Creative freelancers, including graphic designers, copywriters and photographers, are frequently asked to work for free - and many agree in order to get exposure and build relationships.
A poll of over 1,000 UK creative freelancers, conducted by Approve.io, has found that 70% were asked to work for free in 2016; 9% of those agreed on at least one occasion.
The research shows that it has become increasingly common for companies to ask for freebies - promising freelancers more experience or greater exposure for their work.

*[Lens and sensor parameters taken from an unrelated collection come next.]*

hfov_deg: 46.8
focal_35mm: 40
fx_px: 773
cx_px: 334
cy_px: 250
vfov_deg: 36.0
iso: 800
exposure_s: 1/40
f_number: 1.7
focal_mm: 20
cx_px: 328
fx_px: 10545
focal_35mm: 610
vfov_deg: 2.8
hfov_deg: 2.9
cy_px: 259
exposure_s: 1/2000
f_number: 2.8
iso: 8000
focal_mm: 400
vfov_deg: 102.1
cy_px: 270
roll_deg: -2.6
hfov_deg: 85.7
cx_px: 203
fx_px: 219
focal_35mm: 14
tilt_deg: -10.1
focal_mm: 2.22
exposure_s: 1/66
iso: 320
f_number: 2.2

Those under 25 years of age are much more likely to agree.
The study shows that:
- 70% of freelancers polled said they were asked to work for free at least once in 2016;
- Women are more likely to be asked to work for free than men and are also more likely to say yes;
- 80% of UK freelancers who did work for free did it for the experience;
- Photographers, graphic designers and copywriters are the most likely to be approached about working for free and are most likely to say yes;
- Under-25s were almost twice as likely to work for free as over-25s.

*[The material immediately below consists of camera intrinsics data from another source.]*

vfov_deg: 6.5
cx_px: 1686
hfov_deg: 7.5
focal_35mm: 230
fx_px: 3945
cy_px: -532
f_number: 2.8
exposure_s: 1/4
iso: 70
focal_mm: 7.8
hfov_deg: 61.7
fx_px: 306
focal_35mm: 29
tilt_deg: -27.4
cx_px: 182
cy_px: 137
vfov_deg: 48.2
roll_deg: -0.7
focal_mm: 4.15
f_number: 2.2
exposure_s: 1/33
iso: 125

The research also reveals that social media appears to be driving this trend - many study participants saying they were approached on Twitter and Facebook by businesses asking to use their photographs, artwork and content in return for credit. Others said they were asked to provide free work to demonstrate their capabilities to a potential client before they could be considered for paid work.
However, the data shows that cities with a large concentration of technology, media and creative industries - such as London and Manchester - have a lower percentage of freelancers willing to work for free.
Charlotte Whelan, project manager at Approve.io, said: "There's a difference between helping out a mate or offering your time for free to a good cause or charity and being exploited by a businesses that could - and should - be offering to pay for your talent."